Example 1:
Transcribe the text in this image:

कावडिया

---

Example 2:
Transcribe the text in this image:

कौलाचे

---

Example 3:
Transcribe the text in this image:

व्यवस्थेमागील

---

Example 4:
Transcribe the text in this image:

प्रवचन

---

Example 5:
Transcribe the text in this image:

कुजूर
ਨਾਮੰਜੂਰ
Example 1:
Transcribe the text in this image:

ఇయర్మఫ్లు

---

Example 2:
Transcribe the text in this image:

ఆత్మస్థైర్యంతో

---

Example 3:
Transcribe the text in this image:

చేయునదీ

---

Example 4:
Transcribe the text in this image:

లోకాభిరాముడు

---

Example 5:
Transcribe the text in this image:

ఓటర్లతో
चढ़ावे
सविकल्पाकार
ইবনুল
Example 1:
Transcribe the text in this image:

■ EXERCISE GOAL ■
Please copy every line of the listing above, character for character, keeping the original order.

■ WRITTEN ANSWER ■
Example 1:
Transcribe the text in this image:

कावडिया

---

Example 2:
Transcribe the text in this image:

कौलाचे

---

Example 3:
Transcribe the text in this image:

व्यवस्थेमागील

---

Example 4:
Transcribe the text in this image:

प्रवचन

---

Example 5:
Transcribe the text in this image:

कुजूर
ਨਾਮੰਜੂਰ
Example 1:
Transcribe the text in this image:

ఇయర్మఫ్లు

---

Example 2:
Transcribe the text in this image:

ఆత్మస్థైర్యంతో

---

Example 3:
Transcribe the text in this image:

చేయునదీ

---

Example 4:
Transcribe the text in this image:

లోకాభిరాముడు

---

Example 5:
Transcribe the text in this image:

ఓటర్లతో
चढ़ावे
सविकल्पाकार
ইবনুল
Example 1:
Transcribe the text in this image:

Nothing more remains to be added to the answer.